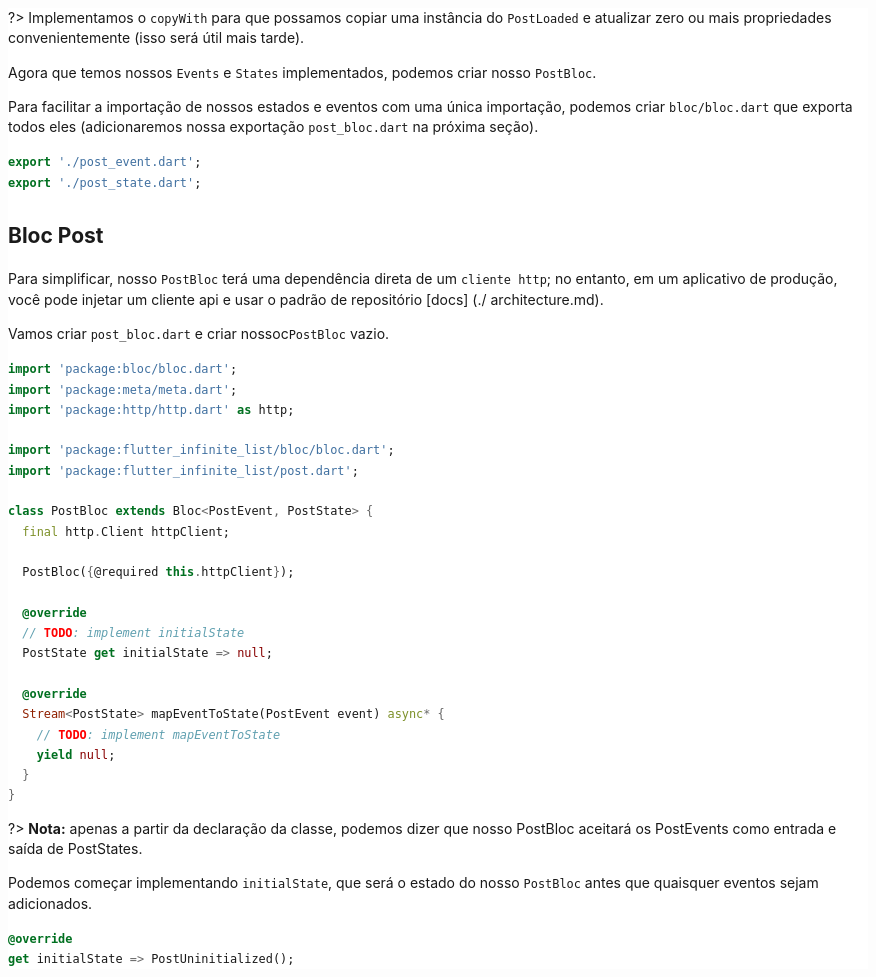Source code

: ?> Implementamos o `copyWith` para que possamos copiar uma instância do `PostLoaded` e atualizar zero ou mais propriedades convenientemente (isso será útil mais tarde).

Agora que temos nossos `Events` e `States` implementados, podemos criar nosso `PostBloc`.

Para facilitar a importação de nossos estados e eventos com uma única importação, podemos criar `bloc/bloc.dart` que exporta todos eles (adicionaremos nossa exportação `post_bloc.dart` na próxima seção).

```dart
export './post_event.dart';
export './post_state.dart';
```

## Bloc Post

Para simplificar, nosso `PostBloc` terá uma dependência direta de um `cliente http`; no entanto, em um aplicativo de produção, você pode injetar um cliente api e usar o padrão de repositório [docs] (./ architecture.md).

Vamos criar `post_bloc.dart` e criar nossoc`PostBloc` vazio.

```dart
import 'package:bloc/bloc.dart';
import 'package:meta/meta.dart';
import 'package:http/http.dart' as http;

import 'package:flutter_infinite_list/bloc/bloc.dart';
import 'package:flutter_infinite_list/post.dart';

class PostBloc extends Bloc<PostEvent, PostState> {
  final http.Client httpClient;

  PostBloc({@required this.httpClient});

  @override
  // TODO: implement initialState
  PostState get initialState => null;

  @override
  Stream<PostState> mapEventToState(PostEvent event) async* {
    // TODO: implement mapEventToState
    yield null;
  }
}
```

?> **Nota:** apenas a partir da declaração da classe, podemos dizer que nosso PostBloc aceitará os PostEvents como entrada e saída de PostStates.

Podemos começar implementando `initialState`, que será o estado do nosso `PostBloc` antes que quaisquer eventos sejam adicionados.

```dart
@override
get initialState => PostUninitialized();
```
++++++
If a record holds a picture, leave the picture out, but copy everything else exactly.

Source code

: ?> Implementamos o `copyWith` para que possamos copiar uma instância do `PostLoaded` e atualizar zero ou mais propriedades convenientemente (isso será útil mais tarde).

Agora que temos nossos `Events` e `States` implementados, podemos criar nosso `PostBloc`.

Para facilitar a importação de nossos estados e eventos com uma única importação, podemos criar `bloc/bloc.dart` que exporta todos eles (adicionaremos nossa exportação `post_bloc.dart` na próxima seção).

```dart
export './post_event.dart';
export './post_state.dart';
```

## Bloc Post

Para simplificar, nosso `PostBloc` terá uma dependência direta de um `cliente http`; no entanto, em um aplicativo de produção, você pode injetar um cliente api e usar o padrão de repositório [docs] (./ architecture.md).

Vamos criar `post_bloc.dart` e criar nossoc`PostBloc` vazio.

```dart
import 'package:bloc/bloc.dart';
import 'package:meta/meta.dart';
import 'package:http/http.dart' as http;

import 'package:flutter_infinite_list/bloc/bloc.dart';
import 'package:flutter_infinite_list/post.dart';

class PostBloc extends Bloc<PostEvent, PostState> {
  final http.Client httpClient;

  PostBloc({@required this.httpClient});

  @override
  // TODO: implement initialState
  PostState get initialState => null;

  @override
  Stream<PostState> mapEventToState(PostEvent event) async* {
    // TODO: implement mapEventToState
    yield null;
  }
}
```

?> **Nota:** apenas a partir da declaração da classe, podemos dizer que nosso PostBloc aceitará os PostEvents como entrada e saída de PostStates.

Podemos começar implementando `initialState`, que será o estado do nosso `PostBloc` antes que quaisquer eventos sejam adicionados.

```dart
@override
get initialState => PostUninitialized();
```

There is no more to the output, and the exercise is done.